### Stored entries
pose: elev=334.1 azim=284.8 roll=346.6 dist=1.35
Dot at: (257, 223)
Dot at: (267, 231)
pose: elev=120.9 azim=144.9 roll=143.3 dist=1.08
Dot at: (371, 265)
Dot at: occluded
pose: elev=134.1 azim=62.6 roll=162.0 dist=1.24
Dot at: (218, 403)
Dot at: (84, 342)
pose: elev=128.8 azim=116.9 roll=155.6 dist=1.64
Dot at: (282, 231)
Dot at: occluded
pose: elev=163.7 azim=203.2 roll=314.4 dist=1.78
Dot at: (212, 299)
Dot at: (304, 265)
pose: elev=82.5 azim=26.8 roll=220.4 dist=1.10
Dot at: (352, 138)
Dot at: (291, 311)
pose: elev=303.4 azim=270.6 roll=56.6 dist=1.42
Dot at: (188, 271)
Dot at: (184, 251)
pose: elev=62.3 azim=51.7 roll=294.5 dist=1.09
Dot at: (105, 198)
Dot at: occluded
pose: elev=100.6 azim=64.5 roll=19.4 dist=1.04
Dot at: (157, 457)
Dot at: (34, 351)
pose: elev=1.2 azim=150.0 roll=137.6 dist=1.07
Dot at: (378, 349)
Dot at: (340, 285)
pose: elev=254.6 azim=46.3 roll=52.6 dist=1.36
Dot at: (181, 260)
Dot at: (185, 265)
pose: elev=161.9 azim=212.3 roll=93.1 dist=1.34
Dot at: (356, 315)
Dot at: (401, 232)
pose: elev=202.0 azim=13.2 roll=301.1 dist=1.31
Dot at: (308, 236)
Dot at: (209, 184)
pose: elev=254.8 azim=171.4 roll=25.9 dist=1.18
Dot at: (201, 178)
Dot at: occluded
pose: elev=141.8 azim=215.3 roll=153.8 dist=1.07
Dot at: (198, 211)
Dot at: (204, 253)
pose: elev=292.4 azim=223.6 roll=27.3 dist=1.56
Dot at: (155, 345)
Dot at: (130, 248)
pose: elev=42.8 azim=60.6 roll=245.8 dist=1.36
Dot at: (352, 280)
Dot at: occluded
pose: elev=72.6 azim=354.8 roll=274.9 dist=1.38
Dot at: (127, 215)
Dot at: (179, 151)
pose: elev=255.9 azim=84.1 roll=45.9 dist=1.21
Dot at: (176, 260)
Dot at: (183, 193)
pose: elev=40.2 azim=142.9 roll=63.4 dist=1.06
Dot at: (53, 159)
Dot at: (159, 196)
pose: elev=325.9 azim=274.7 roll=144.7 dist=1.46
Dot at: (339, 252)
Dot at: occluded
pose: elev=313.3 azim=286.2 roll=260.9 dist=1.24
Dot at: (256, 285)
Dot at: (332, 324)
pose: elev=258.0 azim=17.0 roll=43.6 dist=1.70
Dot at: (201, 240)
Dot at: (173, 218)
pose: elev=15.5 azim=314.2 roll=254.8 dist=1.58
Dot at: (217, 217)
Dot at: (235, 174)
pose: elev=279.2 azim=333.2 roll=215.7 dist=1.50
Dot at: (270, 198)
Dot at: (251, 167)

### PROBLEM DETAILS
Rewrite all of the data above as a numbered list, and skip any blank lines.

### RESPONSE BELOW
1. pose: elev=334.1 azim=284.8 roll=346.6 dist=1.35
2. Dot at: (257, 223)
3. Dot at: (267, 231)
4. pose: elev=120.9 azim=144.9 roll=143.3 dist=1.08
5. Dot at: (371, 265)
6. Dot at: occluded
7. pose: elev=134.1 azim=62.6 roll=162.0 dist=1.24
8. Dot at: (218, 403)
9. Dot at: (84, 342)
10. pose: elev=128.8 azim=116.9 roll=155.6 dist=1.64
11. Dot at: (282, 231)
12. Dot at: occluded
13. pose: elev=163.7 azim=203.2 roll=314.4 dist=1.78
14. Dot at: (212, 299)
15. Dot at: (304, 265)
16. pose: elev=82.5 azim=26.8 roll=220.4 dist=1.10
17. Dot at: (352, 138)
18. Dot at: (291, 311)
19. pose: elev=303.4 azim=270.6 roll=56.6 dist=1.42
20. Dot at: (188, 271)
21. Dot at: (184, 251)
22. pose: elev=62.3 azim=51.7 roll=294.5 dist=1.09
23. Dot at: (105, 198)
24. Dot at: occluded
25. pose: elev=100.6 azim=64.5 roll=19.4 dist=1.04
26. Dot at: (157, 457)
27. Dot at: (34, 351)
28. pose: elev=1.2 azim=150.0 roll=137.6 dist=1.07
29. Dot at: (378, 349)
30. Dot at: (340, 285)
31. pose: elev=254.6 azim=46.3 roll=52.6 dist=1.36
32. Dot at: (181, 260)
33. Dot at: (185, 265)
34. pose: elev=161.9 azim=212.3 roll=93.1 dist=1.34
35. Dot at: (356, 315)
36. Dot at: (401, 232)
37. pose: elev=202.0 azim=13.2 roll=301.1 dist=1.31
38. Dot at: (308, 236)
39. Dot at: (209, 184)
40. pose: elev=254.8 azim=171.4 roll=25.9 dist=1.18
41. Dot at: (201, 178)
42. Dot at: occluded
43. pose: elev=141.8 azim=215.3 roll=153.8 dist=1.07
44. Dot at: (198, 211)
45. Dot at: (204, 253)
46. pose: elev=292.4 azim=223.6 roll=27.3 dist=1.56
47. Dot at: (155, 345)
48. Dot at: (130, 248)
49. pose: elev=42.8 azim=60.6 roll=245.8 dist=1.36
50. Dot at: (352, 280)
51. Dot at: occluded
52. pose: elev=72.6 azim=354.8 roll=274.9 dist=1.38
53. Dot at: (127, 215)
54. Dot at: (179, 151)
55. pose: elev=255.9 azim=84.1 roll=45.9 dist=1.21
56. Dot at: (176, 260)
57. Dot at: (183, 193)
58. pose: elev=40.2 azim=142.9 roll=63.4 dist=1.06
59. Dot at: (53, 159)
60. Dot at: (159, 196)
61. pose: elev=325.9 azim=274.7 roll=144.7 dist=1.46
62. Dot at: (339, 252)
63. Dot at: occluded
64. pose: elev=313.3 azim=286.2 roll=260.9 dist=1.24
65. Dot at: (256, 285)
66. Dot at: (332, 324)
67. pose: elev=258.0 azim=17.0 roll=43.6 dist=1.70
68. Dot at: (201, 240)
69. Dot at: (173, 218)
70. pose: elev=15.5 azim=314.2 roll=254.8 dist=1.58
71. Dot at: (217, 217)
72. Dot at: (235, 174)
73. pose: elev=279.2 azim=333.2 roll=215.7 dist=1.50
74. Dot at: (270, 198)
75. Dot at: (251, 167)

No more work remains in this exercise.